The mission of the Ph.D. program in the KU School of Public Affairs and Administration is to provide advanced graduate education in theory and research in order to prepare students for academic and research careers in public administration, as well as professional careers in advanced practice of public administration.
Preparing Students for Academic Careers
The Public Administration Ph.D. program primarily admits students who are interested in academic careers as tenure-track faculty at research universities, but also trains students for professional careers in research, data analysis and public service.
Our program is intentionally small.

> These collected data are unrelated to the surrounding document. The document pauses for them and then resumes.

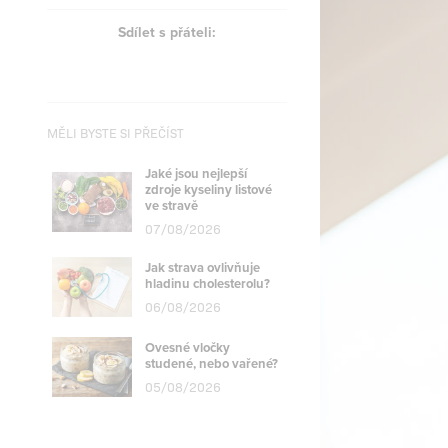
Sdílet s přáteli:
MĚLI BYSTE SI PŘEČÍST
Jaké jsou nejlepší
zdroje kyseliny listové
ve stravě
07/08/2026
Jak strava ovlivňuje
hladinu cholesterolu?
06/08/2026
Ovesné vločky
studené, nebo vařené?
05/08/2026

We admit 3-5 students each year and the total number of students in the program is typically around 15. We maintain a small program to devote considerable resources to each individual student, including finances, faculty mentorship and research collaboration.

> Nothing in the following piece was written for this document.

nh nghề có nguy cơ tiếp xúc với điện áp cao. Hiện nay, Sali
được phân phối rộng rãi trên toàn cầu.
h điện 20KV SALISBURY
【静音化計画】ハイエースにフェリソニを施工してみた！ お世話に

Our graduates have been hiredinto tenure-track positions at universities such as American University, University of Michigan, and Arizona State University.
Foundations refer to the enduring theoretical issues and questions in the field; thus, on entering the academic job market, students can justifiably claim to be familiar with the core public administration “canon.”
PA doctoral students are required to take the following foundational courses:
- PUAD 932, Seminar in the Intellectual History of Public Administration,
- PUAD 930, Research Seminar in Public Administration and Democratic Theory,
- PUAD 931, Research Seminar in Public Administration and Management,
- PUAD 943, Constitutional Foundations of Public Administration or PUAD 949, Law, Courts and Public Policy.
The PA doctorate emphasizes skill development in research methods.
PA doctoral students are required to take the following methods courses:
- PUAD 934 Research Methods in Public Administration
- PUAD 935, Advanced Quantitative Methods in Public Administration.
PA doctoral students are encouraged to take the following methods courses:
- PUAD 937, Qualitative Methods in Public Administration
- PUAD 936 Policy Analysis and Evaluation
Students also choose a primary area of specialization, consisting of at least 3 courses. The standard specializations are budgeting, public finance, human resources management, public policy analysis and evaluation, public values and ethics, organizations and organization theory, public law and administration, and urban policy/politics and community building.
A student's cognate consists of a coherent series of courses outside the discipline of Public Administration. In consultation with their academic advisor, students will craft cognates that are closely related to their areas of specialization and their research program.
Comprehensive Written Exams
Students who complete the required courses with a GPA of 3.0 or better may proceed to the preliminary written examinations. PA doctoral students are required to take two separate written exams: one covering Foundations and the other their area of Specialization.
Comprehensive Oral Exam & Advancement to Candidacy
Following the successful completion of the comprehensive written examinations, the student must satisfactorily complete a comprehensive oral examination and present a dissertation proposal in order to become a PhD candidate. The oral exam involves comprehensive questioning across the intellectual field and a close review of the student’s dissertation idea.
Students complete a dissertation which reports substantial original research in the field of Public Administration.
SPAA doctoral students develop teaching knowledge and skills through serving as Graduate Teaching Assistants, attending departmental teaching workshops and utilizing campus resources such as the Center for Teaching Excellence and the Center for Online & Distance Learning.
SPAA doctoral students develop research knowledge and skills through coursework, positions as Graduate Research Assistants and departmental research workshops.